One measure that CCSU has been working hard at is reducing its greenhouse gas emissions. The university has set an ambitious goal to reduce its greenhouse gas emissions by 50 percent from 2008 levels by the year 2025. The school now has restricted parking to encourage people to carpool, and offers special carpool parking to reduce the number of individual drivers that are on the road. Already, the university has converted approximately 26 percent of student trips to alternative forms of transportation.
Other areas of emphasis are waste reduction, recycling, and environmentally responsible procurement policies.
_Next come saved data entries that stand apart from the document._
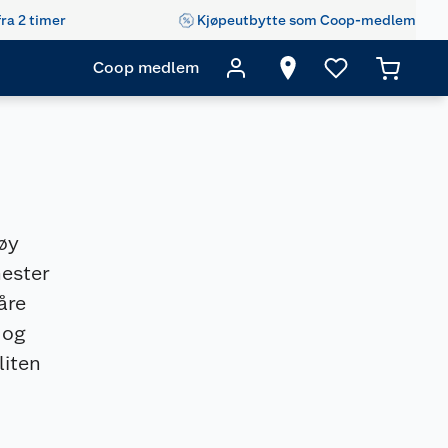
fra 2 timer
Kjøpeutbytte som Coop-medlem
Coop medlem
øy
nester
åre
 og
liten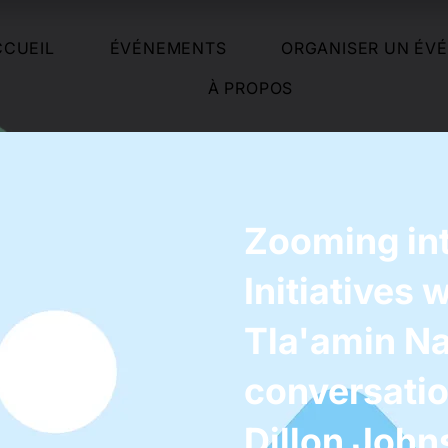
CCUEIL
ÉVÉNEMENTS
ORGANISER UN ÉV
À PROPOS
Zooming in
Initiatives 
Tla'amin Na
conversatio
Dillon John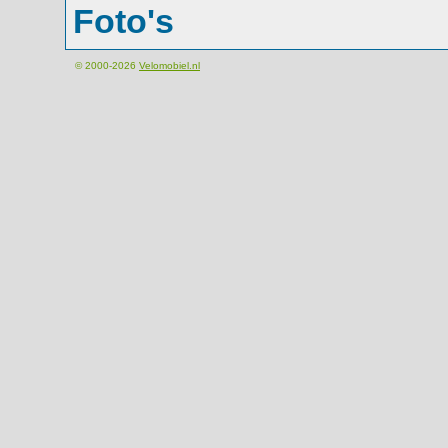
Foto's
© 2000-2026
Velomobiel.nl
To that end, CCSU participates in RecycleMania, and has a policy to include environmental performance requirements in its contracts with suppliers, including paper, office supplies, landscaping, building materials, and equipment. Because of this effort, now 100 percent of the cleaning supplies purchased at CCSU are Green Seal-certified.
Helping these strides forward are new on-campus educational offerings and programs about sustainable practices and how to decrease dependence on fossil fuels. The School of Business’ Summer Institute for Sustainability is especially noteworthy, and brings together researchers and business leaders to discuss ways to implement more sustainable business practices and policies.
Princeton Review Gives CCSU "Green" Thumbs-Up!
New Britain, CT – With Earth Day just around the corner, Central Connecticut State University has been selected as an “exemplary Green institution” by the Princeton Review, in partnership with the U.S. Green Building Council.
The Princeton Review’s Guide to 286 Green Colleges, released today, is its first guidebook focused on higher education institutions that have demonstrated “an above average commitment to sustainability” in terms of campus infrastructure, activities and initiatives.
The new publication was inspired by a 2009 survey of nearly 16,000 college applicants and their parents. The Princeton Review found that 66 percent of them would “value” having information about a college’s commitment to the environment, and 24 percent said the information would “very much impact” their decision to apply to or attend the school.
CCSU has made significant advances in sustainability. In August 2007, President Jack Miller signed the American College and University Presidents Climate Commitment (ACUPCC) to achieve climate neutrality, and then appointed the President’s Advisory Committee on Sustainability, consisting of faculty, staff and students.
The Review credits CCSU with being the “only school in Connecticut to meet all of its deadlines for the ACUPCC,” and President Miller is applauded for naming sustainability as “one of the top four priorities of the university.”
The Review also highlights what it describes as an “ambitious goal” to reduce by 50 percent CCSU’s greenhouse gas emissions by 2025. Other Green improvements cited are: campus parking has been restricted to encourage carpooling, carpoolers are offered special parking, a solid waste and recycling plan has been implemented, as have been environmentally responsible procurement policies. In fact, 100 percent of the cleaning supplies purchased by CCSU are Green Seal-certified. On the academic side, CCSU offers an environmental studies degree.